Tout au long du chemin, la marche est rythmée par les différentes cérémonies du thé, un rituel nomade qui a lieu au moins cinq fois par jour. La séance se compose de trois tournées : la première est une infusion, les deux autres des décoctions, la théière étant alors placée sur des braises. La première eau bouillante passée sur le thé est jetée, ce qui élimine les principes âcres du thé vert. Le sucre est placé dans la théière ; pour assurer sa répartition homogène, on doit remplir puis reverser plusieurs fois un verre dans la théière.  » Le premier verre de thé est amer comme la vie, le second doux comme l’amour et le troisième suave comme la mort « , commente Djibril. Pour déguster cette boisson bienfaisante comme il se doit, il faut la laper à petites gorgées en faisant le plus de bruit possible.

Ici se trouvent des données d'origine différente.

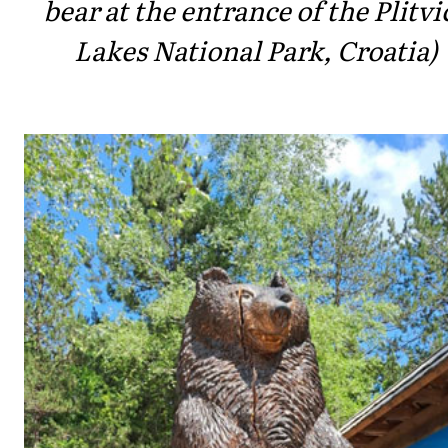
bear at the entrance of the Plitvi
Lakes National Park, Croatia)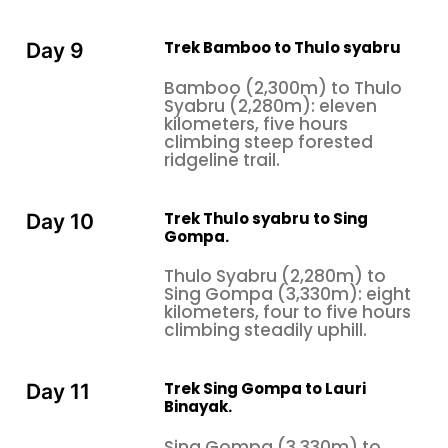
Trek Bamboo to Thulo syabru
Day 9
Bamboo (2,300m) to Thulo
Syabru (2,280m): eleven
kilometers, five hours
climbing steep forested
ridgeline trail.
Trek Thulo syabru to Sing
Day 10
Gompa.
Thulo Syabru (2,280m) to
Sing Gompa (3,330m): eight
kilometers, four to five hours
climbing steadily uphill.
Trek Sing Gompa to Lauri
Day 11
Binayak.
Sing Gompa (3,330m) to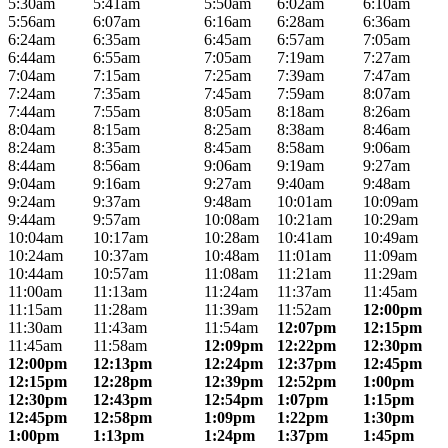
5:30am
5:41am
5:50am
6:02am
6:10am
5:56am
6:07am
6:16am
6:28am
6:36am
6:24am
6:35am
6:45am
6:57am
7:05am
6:44am
6:55am
7:05am
7:19am
7:27am
7:04am
7:15am
7:25am
7:39am
7:47am
7:24am
7:35am
7:45am
7:59am
8:07am
7:44am
7:55am
8:05am
8:18am
8:26am
8:04am
8:15am
8:25am
8:38am
8:46am
8:24am
8:35am
8:45am
8:58am
9:06am
8:44am
8:56am
9:06am
9:19am
9:27am
9:04am
9:16am
9:27am
9:40am
9:48am
9:24am
9:37am
9:48am
10:01am
10:09am
9:44am
9:57am
10:08am
10:21am
10:29am
10:04am
10:17am
10:28am
10:41am
10:49am
10:24am
10:37am
10:48am
11:01am
11:09am
10:44am
10:57am
11:08am
11:21am
11:29am
11:00am
11:13am
11:24am
11:37am
11:45am
11:15am
11:28am
11:39am
11:52am
12:00pm
11:30am
11:43am
11:54am
12:07pm
12:15pm
11:45am
11:58am
12:09pm
12:22pm
12:30pm
12:00pm
12:13pm
12:24pm
12:37pm
12:45pm
12:15pm
12:28pm
12:39pm
12:52pm
1:00pm
12:30pm
12:43pm
12:54pm
1:07pm
1:15pm
12:45pm
12:58pm
1:09pm
1:22pm
1:30pm
1:00pm
1:13pm
1:24pm
1:37pm
1:45pm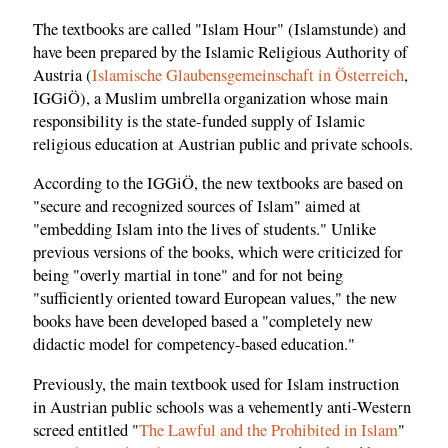
The textbooks are called "Islam Hour" (Islamstunde) and
have been prepared by the Islamic Religious Authority of
Austria (
Islamische Glaubensgemeinschaft in Österreich
,
IGGiÖ), a Muslim umbrella organization whose main
responsibility is the state-funded supply of Islamic
religious education at Austrian public and private schools.
According to the IGGiÖ, the new textbooks are based on
"secure and recognized sources of Islam" aimed at
"embedding Islam into the lives of students." Unlike
previous versions of the books, which were criticized for
being "overly martial in tone" and for not being
"sufficiently oriented toward European values," the new
books have been developed based a "completely new
didactic model for competency-based education."
Previously, the main textbook used for Islam instruction
in Austrian public schools was a vehemently anti-Western
screed entitled "
The Lawful and the Prohibited in Islam
"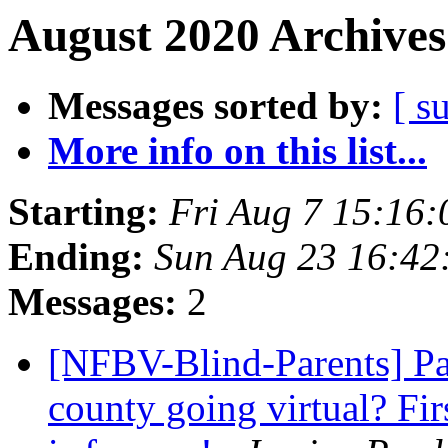
August 2020 Archives
Messages sorted by:
[ s
More info on this list...
Starting:
Fri Aug 7 15:16
Ending:
Sun Aug 23 16:4
Messages:
2
[NFBV-Blind-Parents] Pa
county going virtual? Fi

Les moments clés du séjour, ceux qu’on ne raterait pour rien au monde, se déroulent au lever et au coucher du soleil. Le matin, au moment où les alizés font battre la tente comme une voile, les hommes de la caravane s’agenouillent pour prier. Leurs visages caressent le sable.  » Allahou Agbar  » – Allah est grand – résonne dans une atmosphère de premier matin du monde. L’autre cérémonie, plus profane celle-là, se déroule au moment où, au milieu de beaux reflets roses, le soleil plonge derrière l’horizon. C’est à cette heure de la journée que l’on confectionne le pain : la pâte est enfouie dans du sable chaud recouvert de braises. Après avoir retourné la galette plusieurs fois, on ne la retire que lorsque la nuit est définitivement tombée. Tout le monde assiste à ce rituel dans le plus grand des silences. On est juste là, ensemble, submergé par un sentiment d’absolu.